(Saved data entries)
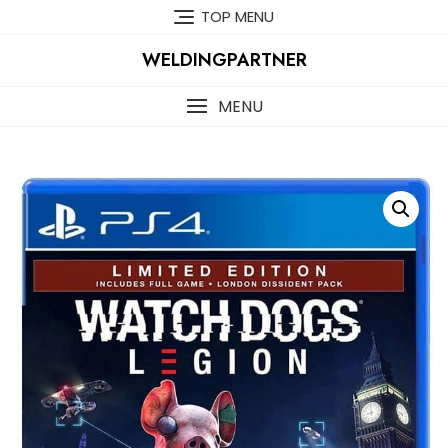
Skip
TOP MENU
to
content
WELDINGPARTNER
MENU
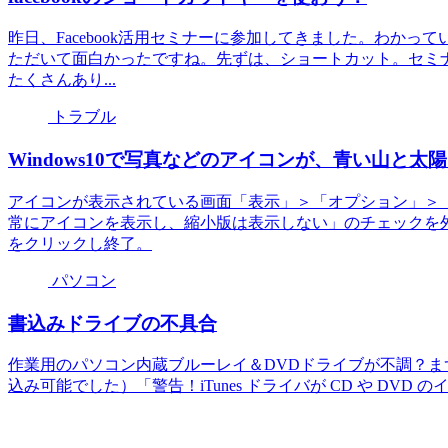
昨日、Facebook活用セミナーに参加してきました。わかっ
ただいて面白かったですね。先ずは、ショートカット。セミ
たくさんあり...
トラブル
Windows10で写真などのアイコンが、青い山と
アイコンが表示されている画面「表示」＞「オプション」＞
常にアイコンを表示し、縮小版は表示しない」のチェックを
をクリックし終了。
パソコン
書込みドライブの不具合
作業用のパソコン内蔵ブルーレイ＆DVDドライブが不調？まず、iTu
込み可能でした）「警告！iTunes ドライバが CD や DVD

Your task:
Return every line of the records exactly as given, pictures excluded.

Response below:
Skip
TOP MENU
to
content
WELDINGPARTNER
MENU
昨日、Facebook活用セミナーに参加してきました。わかっ
ただいて面白かったですね。先ずは、ショートカット。セミ
たくさんあり...
トラブル
Windows10で写真などのアイコンが、青い山と
アイコンが表示されている画面「表示」＞「オプション」＞
常にアイコンを表示し、縮小版は表示しない」のチェックを
をクリックし終了。
パソコン
書込みドライブの不具合
作業用のパソコン内蔵ブルーレイ＆DVDドライブが不調？まず、iTu
込み可能でした）「警告！iTunes ドライバが CD や DVD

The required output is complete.